Extend the blog post on how students handled exceptions to the biological definition of species, starting right after its final sentence.

Top of TEXT PASSAGE

Monday, June 8, 2020

The Battle Of Peer Dependence: Chapter 4 - Part Three

 People's responses to cognitive dissonance fascinate me.

When I was doing research for a Master's degree before my son was born, I discussed in semi-formal interviews with students their understanding of various laws of science.  The class I was working with could be used for a general education credit or towards the biology majors/minors so there was a mix of biology majors, biology minors and non-majors.   All of the students were familiar with the biological definition of species.   The biological definition of a species is that any organisms that can breed to produce fertile offspring are members of the same species.    To explore how the students dealt with the many, many exceptions to the biological definition of species I introduced an example that flouted the biological definition of species and asked the students to discuss how that example affected their understanding of the biological definition of species.

Now, prior to getting into this area of research, I assumed that the more exposure a person had to advanced biological concepts the more likely the person would be to reject the biological definition of species (which is a more advanced understanding of the nature of science) as being flawed while people with less exposure would be less likely to reject the definition.

Oh, I was so wrong!  Non-majors sometimes needed a refresher on the biological definition of species - but when confronted with a clear exception to the definition of species - the non-majors generally stated that the definition must be wrong if there were clear exceptions to the definitions.

Bottom of TEXT PASSAGE
Top of EXTRACTED ENTRIES

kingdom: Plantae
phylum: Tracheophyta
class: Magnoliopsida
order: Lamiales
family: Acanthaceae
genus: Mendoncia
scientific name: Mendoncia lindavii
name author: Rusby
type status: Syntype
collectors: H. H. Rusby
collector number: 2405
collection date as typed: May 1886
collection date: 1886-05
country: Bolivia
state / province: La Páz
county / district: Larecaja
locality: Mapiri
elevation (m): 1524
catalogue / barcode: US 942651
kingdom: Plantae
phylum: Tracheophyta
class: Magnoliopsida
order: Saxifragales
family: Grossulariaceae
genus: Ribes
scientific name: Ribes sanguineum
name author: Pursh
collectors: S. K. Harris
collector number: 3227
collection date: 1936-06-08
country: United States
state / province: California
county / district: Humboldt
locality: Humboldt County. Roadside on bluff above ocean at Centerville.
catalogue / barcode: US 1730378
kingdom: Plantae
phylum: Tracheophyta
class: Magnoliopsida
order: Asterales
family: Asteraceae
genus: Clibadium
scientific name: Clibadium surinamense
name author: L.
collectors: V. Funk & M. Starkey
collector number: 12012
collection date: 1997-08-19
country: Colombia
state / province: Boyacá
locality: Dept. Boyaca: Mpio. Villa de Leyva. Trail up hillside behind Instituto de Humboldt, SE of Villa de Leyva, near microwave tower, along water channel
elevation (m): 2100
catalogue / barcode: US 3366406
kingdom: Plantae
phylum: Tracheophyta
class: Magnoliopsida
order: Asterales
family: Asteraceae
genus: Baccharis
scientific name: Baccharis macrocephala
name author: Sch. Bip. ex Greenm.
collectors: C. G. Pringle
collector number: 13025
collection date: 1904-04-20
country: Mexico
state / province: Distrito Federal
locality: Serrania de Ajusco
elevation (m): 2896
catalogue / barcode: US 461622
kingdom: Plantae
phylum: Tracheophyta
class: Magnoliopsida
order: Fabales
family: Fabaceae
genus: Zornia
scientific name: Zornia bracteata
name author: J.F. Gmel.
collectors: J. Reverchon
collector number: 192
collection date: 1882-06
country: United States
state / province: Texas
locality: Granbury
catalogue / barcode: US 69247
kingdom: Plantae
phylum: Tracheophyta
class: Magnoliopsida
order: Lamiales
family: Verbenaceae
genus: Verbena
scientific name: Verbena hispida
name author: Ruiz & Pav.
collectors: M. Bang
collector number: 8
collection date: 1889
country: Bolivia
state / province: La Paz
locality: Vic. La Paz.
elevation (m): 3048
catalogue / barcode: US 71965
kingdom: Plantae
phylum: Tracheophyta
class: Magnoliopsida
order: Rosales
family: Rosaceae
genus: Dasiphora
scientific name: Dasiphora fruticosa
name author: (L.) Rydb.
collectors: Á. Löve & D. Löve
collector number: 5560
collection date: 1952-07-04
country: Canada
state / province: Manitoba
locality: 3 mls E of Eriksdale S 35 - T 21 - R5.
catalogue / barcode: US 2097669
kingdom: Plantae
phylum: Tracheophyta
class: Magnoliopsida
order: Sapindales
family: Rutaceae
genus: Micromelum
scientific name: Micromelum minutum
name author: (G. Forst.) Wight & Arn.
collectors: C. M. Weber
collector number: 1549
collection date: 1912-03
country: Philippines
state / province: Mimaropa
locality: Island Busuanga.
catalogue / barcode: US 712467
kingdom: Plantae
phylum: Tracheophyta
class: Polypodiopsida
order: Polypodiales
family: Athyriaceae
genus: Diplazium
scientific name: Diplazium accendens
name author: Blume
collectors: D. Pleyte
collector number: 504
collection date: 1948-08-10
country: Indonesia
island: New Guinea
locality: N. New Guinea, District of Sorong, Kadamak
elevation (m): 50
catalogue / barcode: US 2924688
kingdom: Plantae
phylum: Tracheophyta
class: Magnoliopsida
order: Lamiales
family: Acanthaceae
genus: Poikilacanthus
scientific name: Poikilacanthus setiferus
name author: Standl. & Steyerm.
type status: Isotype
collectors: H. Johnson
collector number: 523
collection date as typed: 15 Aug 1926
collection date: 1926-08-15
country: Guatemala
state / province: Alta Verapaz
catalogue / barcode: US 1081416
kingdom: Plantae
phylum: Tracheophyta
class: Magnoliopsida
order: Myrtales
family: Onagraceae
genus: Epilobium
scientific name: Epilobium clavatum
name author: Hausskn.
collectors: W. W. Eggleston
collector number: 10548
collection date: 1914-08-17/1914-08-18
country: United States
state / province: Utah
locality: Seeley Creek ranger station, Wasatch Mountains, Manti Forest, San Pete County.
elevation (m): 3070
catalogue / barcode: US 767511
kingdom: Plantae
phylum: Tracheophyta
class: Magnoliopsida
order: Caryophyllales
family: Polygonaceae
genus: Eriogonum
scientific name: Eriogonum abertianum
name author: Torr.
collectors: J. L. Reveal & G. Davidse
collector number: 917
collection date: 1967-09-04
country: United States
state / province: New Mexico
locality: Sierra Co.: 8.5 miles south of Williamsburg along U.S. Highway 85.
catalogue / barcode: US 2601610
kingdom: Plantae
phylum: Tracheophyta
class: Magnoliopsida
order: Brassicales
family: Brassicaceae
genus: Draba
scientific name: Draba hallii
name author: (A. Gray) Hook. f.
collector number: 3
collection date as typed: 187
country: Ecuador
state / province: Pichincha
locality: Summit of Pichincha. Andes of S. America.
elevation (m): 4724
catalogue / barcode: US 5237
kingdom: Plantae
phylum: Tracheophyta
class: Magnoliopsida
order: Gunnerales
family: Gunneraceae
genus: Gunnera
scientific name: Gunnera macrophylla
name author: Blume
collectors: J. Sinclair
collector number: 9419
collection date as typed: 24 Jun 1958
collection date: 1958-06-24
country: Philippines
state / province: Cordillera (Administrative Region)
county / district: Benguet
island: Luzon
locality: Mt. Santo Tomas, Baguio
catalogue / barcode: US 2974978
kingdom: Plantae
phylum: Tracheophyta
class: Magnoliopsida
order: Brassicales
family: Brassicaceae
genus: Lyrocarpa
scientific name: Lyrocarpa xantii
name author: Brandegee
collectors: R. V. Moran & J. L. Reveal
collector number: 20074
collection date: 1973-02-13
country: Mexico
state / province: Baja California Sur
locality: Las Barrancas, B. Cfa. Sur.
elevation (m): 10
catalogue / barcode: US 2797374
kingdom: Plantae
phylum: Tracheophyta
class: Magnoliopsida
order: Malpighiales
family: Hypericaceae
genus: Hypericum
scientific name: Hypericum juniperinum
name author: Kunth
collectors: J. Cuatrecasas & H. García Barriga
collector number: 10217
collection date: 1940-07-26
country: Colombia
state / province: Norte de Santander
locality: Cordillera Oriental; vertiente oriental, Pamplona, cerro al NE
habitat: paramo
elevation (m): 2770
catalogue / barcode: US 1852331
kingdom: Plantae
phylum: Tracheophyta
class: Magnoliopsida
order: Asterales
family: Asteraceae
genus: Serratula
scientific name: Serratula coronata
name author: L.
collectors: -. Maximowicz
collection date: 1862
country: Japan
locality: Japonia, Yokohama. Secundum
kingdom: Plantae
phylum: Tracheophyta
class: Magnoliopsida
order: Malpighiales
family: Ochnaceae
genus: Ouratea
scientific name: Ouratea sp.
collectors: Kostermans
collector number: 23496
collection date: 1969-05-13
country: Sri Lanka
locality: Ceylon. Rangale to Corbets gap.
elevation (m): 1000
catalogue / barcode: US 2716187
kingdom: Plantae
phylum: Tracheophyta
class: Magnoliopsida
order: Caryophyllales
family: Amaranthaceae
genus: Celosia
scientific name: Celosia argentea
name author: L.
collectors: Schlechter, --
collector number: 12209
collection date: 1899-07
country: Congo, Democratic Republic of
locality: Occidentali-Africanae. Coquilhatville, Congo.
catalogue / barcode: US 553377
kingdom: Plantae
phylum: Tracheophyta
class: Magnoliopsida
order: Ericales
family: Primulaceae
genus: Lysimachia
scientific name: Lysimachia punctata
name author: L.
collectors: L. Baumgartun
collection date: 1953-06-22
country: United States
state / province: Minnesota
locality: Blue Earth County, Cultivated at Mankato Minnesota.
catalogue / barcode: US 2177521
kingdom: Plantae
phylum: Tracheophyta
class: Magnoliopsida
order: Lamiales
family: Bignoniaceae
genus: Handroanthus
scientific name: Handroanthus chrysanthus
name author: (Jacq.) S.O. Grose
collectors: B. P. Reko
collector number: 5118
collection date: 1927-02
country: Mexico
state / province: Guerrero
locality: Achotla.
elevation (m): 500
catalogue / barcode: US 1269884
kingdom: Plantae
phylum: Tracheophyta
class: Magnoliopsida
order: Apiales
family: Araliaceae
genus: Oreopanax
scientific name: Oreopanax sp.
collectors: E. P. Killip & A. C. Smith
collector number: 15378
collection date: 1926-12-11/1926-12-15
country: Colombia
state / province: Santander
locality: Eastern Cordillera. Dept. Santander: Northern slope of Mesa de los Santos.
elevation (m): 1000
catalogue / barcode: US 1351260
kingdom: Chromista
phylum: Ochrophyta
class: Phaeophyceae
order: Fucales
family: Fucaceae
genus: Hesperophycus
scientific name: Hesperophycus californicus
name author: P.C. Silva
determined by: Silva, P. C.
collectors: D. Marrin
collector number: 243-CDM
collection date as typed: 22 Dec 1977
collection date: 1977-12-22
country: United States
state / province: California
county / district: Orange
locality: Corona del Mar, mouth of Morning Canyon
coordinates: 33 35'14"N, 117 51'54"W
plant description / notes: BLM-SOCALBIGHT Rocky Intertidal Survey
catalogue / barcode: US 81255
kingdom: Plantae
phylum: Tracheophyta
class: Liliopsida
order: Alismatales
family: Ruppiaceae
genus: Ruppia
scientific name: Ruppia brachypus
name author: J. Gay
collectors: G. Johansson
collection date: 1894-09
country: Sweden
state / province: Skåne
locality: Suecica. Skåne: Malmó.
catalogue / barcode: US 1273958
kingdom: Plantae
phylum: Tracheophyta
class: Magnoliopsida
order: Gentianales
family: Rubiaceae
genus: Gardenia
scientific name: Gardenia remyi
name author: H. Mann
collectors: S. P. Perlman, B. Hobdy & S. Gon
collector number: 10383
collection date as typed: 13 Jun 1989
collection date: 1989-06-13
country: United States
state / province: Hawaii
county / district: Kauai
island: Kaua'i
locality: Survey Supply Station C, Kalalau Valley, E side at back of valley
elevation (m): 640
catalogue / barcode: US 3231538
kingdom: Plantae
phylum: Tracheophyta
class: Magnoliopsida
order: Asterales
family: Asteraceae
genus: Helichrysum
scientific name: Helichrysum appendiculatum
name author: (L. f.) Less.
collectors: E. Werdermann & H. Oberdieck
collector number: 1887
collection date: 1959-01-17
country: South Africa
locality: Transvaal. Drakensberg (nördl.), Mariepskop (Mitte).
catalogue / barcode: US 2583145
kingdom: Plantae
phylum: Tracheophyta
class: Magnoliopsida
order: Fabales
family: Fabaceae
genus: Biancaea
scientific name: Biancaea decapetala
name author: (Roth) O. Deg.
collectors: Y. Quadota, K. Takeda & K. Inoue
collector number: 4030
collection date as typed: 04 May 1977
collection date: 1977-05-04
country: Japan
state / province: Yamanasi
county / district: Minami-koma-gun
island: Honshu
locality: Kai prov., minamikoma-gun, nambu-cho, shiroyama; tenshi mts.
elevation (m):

Bottom of EXTRACTED ENTRIES

## TASK RESPONSE
Compare with the non-majors, the major and minor students would wrap themselves in circles trying to reconcile the exception to the rule. 

The same discrepancy happened around the idea of the scientific method.   We teach kids and teens that the scientific method is ordered, has discrete steps and moves linearly from beginning to end.   It's a nice teaching tool - but actual scientific research doesn't work like that at all.  Hypotheses change, experiments morph and data shows that a completely different process is going on.   The group for whom this cognitive dissonance was most severe was college-students who had participated in scientific research themselves.  These students would give highly detailed descriptions of their research which didn't follow the traditional model of the scientific method.  We'd talk a bit about the model of the scientific method which the majors had heard a lot about and I ask if their research experience matched the scientific method taught in schools or not.   Most students would say that their research experience followed the scientific method - and then the students would retroactively shoehorn their research activities into the method.

I bring up cognitive dissonance because Chapter Four of Marina Sears' "The Battle for Peer Dependence" has plenty of moments where Marina Sears morphs her family's history to fit the husband-leader model of CP/QF family.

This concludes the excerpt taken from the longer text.